I caught up with Sonny briefly during the opening on Thursday night, and asked him if he was happy with how the show turned out.
"Oh, definitely," he said. "It went great. We had way more people show up than expected."
"I heard you had to cap the line last night."
"Yeah, we did." He looked surprised by this development.
I asked, "What was it like, talking to all these people and hearing about their greatest fears and anxieties? How dark did that get?"
"It got pretty dark," he said. "I mean some of these conversations...they got really personal."
"Enough so that you were caught off-guard by what people told you?"
"Oh, yes," he said, nodding. "It was intense."
And, really, that's the best way to describe what Mind Intern was: intense.
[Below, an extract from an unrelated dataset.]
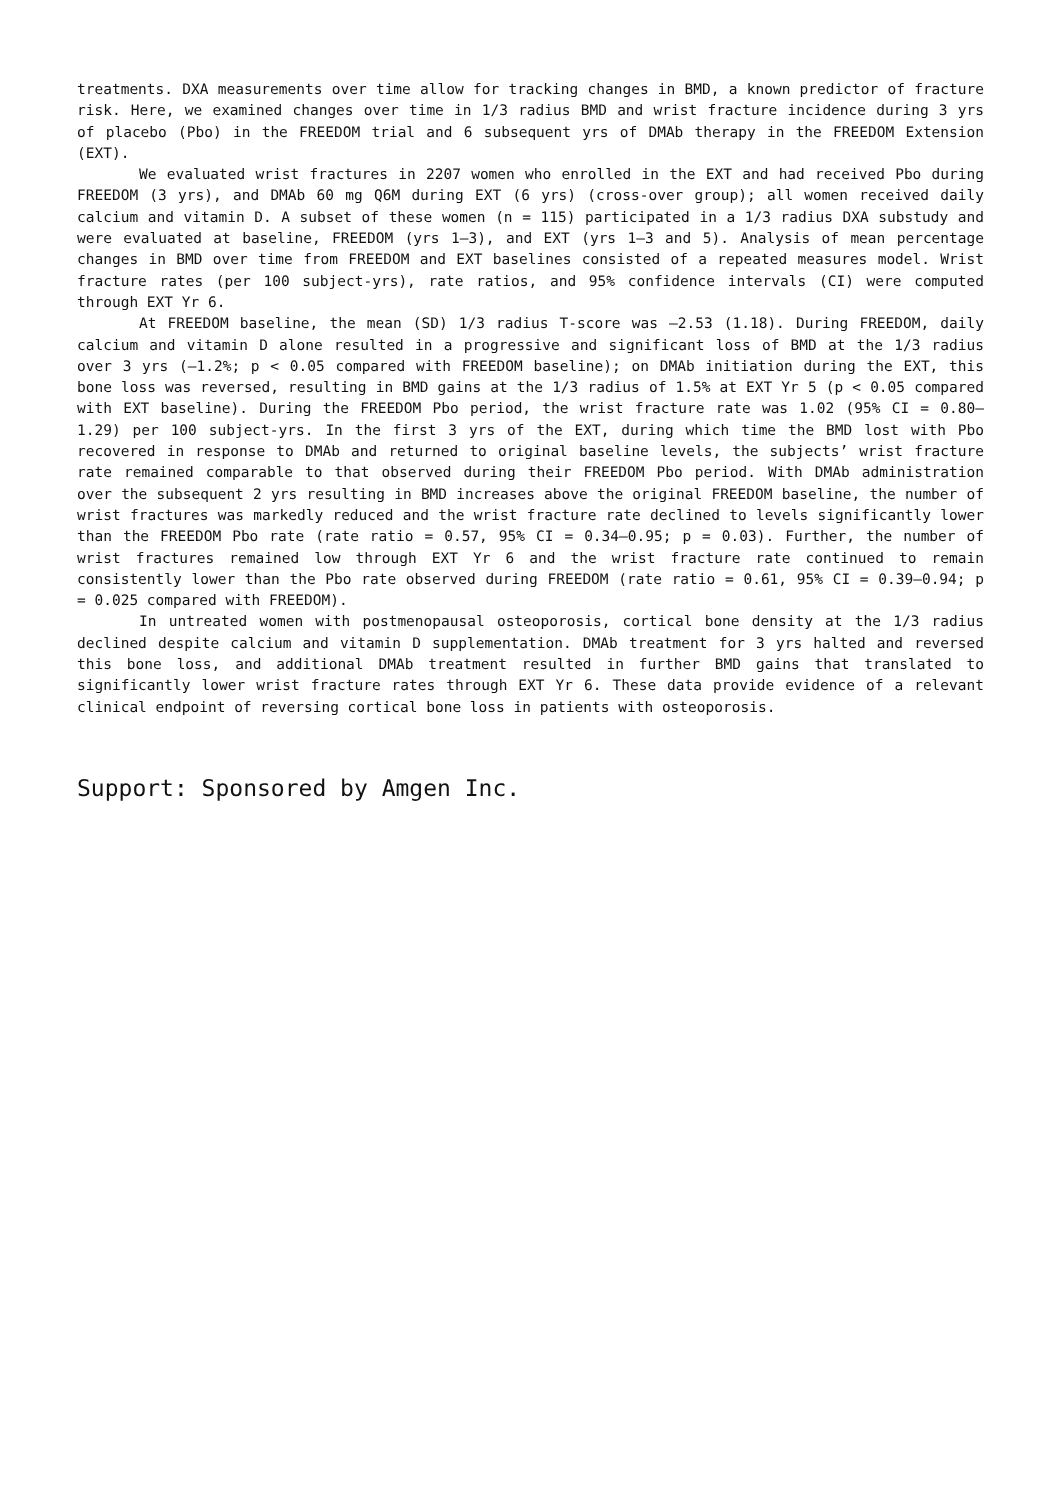treatments. DXA measurements over time allow for tracking changes in BMD, a known predictor of fracture risk. Here, we examined changes over time in 1/3 radius BMD and wrist fracture incidence during 3 yrs of placebo (Pbo) in the FREEDOM trial and 6 subsequent yrs of DMAb therapy in the FREEDOM Extension (EXT).
We evaluated wrist fractures in 2207 women who enrolled in the EXT and had received Pbo during FREEDOM (3 yrs), and DMAb 60 mg Q6M during EXT (6 yrs) (cross-over group); all women received daily calcium and vitamin D. A subset of these women (n = 115) participated in a 1/3 radius DXA substudy and were evaluated at baseline, FREEDOM (yrs 1–3), and EXT (yrs 1–3 and 5). Analysis of mean percentage changes in BMD over time from FREEDOM and EXT baselines consisted of a repeated measures model. Wrist fracture rates (per 100 subject-yrs), rate ratios, and 95% confidence intervals (CI) were computed through EXT Yr 6.
At FREEDOM baseline, the mean (SD) 1/3 radius T-score was –2.53 (1.18). During FREEDOM, daily calcium and vitamin D alone resulted in a progressive and significant loss of BMD at the 1/3 radius over 3 yrs (–1.2%; p < 0.05 compared with FREEDOM baseline); on DMAb initiation during the EXT, this bone loss was reversed, resulting in BMD gains at the 1/3 radius of 1.5% at EXT Yr 5 (p < 0.05 compared with EXT baseline). During the FREEDOM Pbo period, the wrist fracture rate was 1.02 (95% CI = 0.80–1.29) per 100 subject-yrs. In the first 3 yrs of the EXT, during which time the BMD lost with Pbo recovered in response to DMAb and returned to original baseline levels, the subjects’ wrist fracture rate remained comparable to that observed during their FREEDOM Pbo period. With DMAb administration over the subsequent 2 yrs resulting in BMD increases above the original FREEDOM baseline, the number of wrist fractures was markedly reduced and the wrist fracture rate declined to levels significantly lower than the FREEDOM Pbo rate (rate ratio = 0.57, 95% CI = 0.34–0.95; p = 0.03). Further, the number of wrist fractures remained low through EXT Yr 6 and the wrist fracture rate continued to remain consistently lower than the Pbo rate observed during FREEDOM (rate ratio = 0.61, 95% CI = 0.39–0.94; p = 0.025 compared with FREEDOM).
In untreated women with postmenopausal osteoporosis, cortical bone density at the 1/3 radius declined despite calcium and vitamin D supplementation. DMAb treatment for 3 yrs halted and reversed this bone loss, and additional DMAb treatment resulted in further BMD gains that translated to significantly lower wrist fracture rates through EXT Yr 6. These data provide evidence of a relevant clinical endpoint of reversing cortical bone loss in patients with osteoporosis.
Support: Sponsored by Amgen Inc.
This was, without question, the best Mondo Gallery showcase in a very long time, and certainly its most personal. Mondo's tastes have never leaned towards the safe or the vanilla, but this was something else, a bold gamble that might very well not have paid off if things didn't transpire exactly as they expected them to. What if people weren't feeling adventurous, and opted not to show up to have their Mind Interns sketched? What if people hadn't been forthcoming with their innermost anxieties, and Sonny hadn't been given anything interesting to work with ("interesting" is subjective here, but you know what I mean)? What if there hadn't been enough variety to the sketches? What if Sonny had been overwhelmed? What if two straight days of dark confessionals from strangers had, indeed, caused his mind to unravel a little bit? None of that occurred, obviously, but you have to admire the balls that went into planning this show, executing it, and giving it its space.
Bravo to all involved. This one was truly something special.